For Cochran, the corporate world gives him a chance to set a higher standard for himself.
“I don’t have to do a lot of busy work now, with teaching there’s a lot of that,” he said. “I just feel like I’m treated more like an adult in the corporate world.”
Not only was Cochran frustrated by lowered standards, but also by how teachers were compensated. “It didn’t matter how good or crappy of a teacher I was, I was still going to get paid the same amount as [any other] teacher,” he said.
Cochran’s concerns for Clayton didn’t end at teacher pay. He also felt that his beliefs and values were not fully accepted by the district. “Clayton is a great place, there are so many great educators and students, I built some great relationships there,” Cochran said, “But my
values and beliefs didn’t really align with Clayton’s. I just didn’t feel like it was a place that I should stay at.”

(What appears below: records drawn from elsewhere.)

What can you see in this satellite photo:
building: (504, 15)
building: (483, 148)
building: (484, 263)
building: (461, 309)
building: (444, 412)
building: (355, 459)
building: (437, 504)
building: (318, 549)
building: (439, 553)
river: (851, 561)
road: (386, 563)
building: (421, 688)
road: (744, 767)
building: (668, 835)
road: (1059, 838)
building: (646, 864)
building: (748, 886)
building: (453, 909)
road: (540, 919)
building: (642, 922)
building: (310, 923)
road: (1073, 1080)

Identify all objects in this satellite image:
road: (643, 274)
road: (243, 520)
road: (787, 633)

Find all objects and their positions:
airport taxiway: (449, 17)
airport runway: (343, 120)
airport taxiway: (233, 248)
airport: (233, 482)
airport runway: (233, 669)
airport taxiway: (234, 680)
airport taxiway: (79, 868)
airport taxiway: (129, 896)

Clayton is a great place, there are so many great educators and students, I built some great relationships there, but my values and beliefs didn’t really align with Clayton’s. I just didn’t feel like it was a place that I should stay at.
— Ty Cochran
Not only did he feel that his values were not accepted, but also the values of some of his students. “I was in charge of the Fellowship of Christian Athletes and we talked about if they felt comfortable sharing their beliefs in the classroom,”
Cochran said. “All of them said no.”
The feeling of not having a space to share his beliefs was ultimately one of the factors that lead him to leave education. Although he does not see a life of coming back to teaching, there are some aspects of work that he cannot get outside of the classroom.
“I miss the students the most,” Cochran said. “When I was in the classroom teaching, building relationships with my students, that’s what I loved.”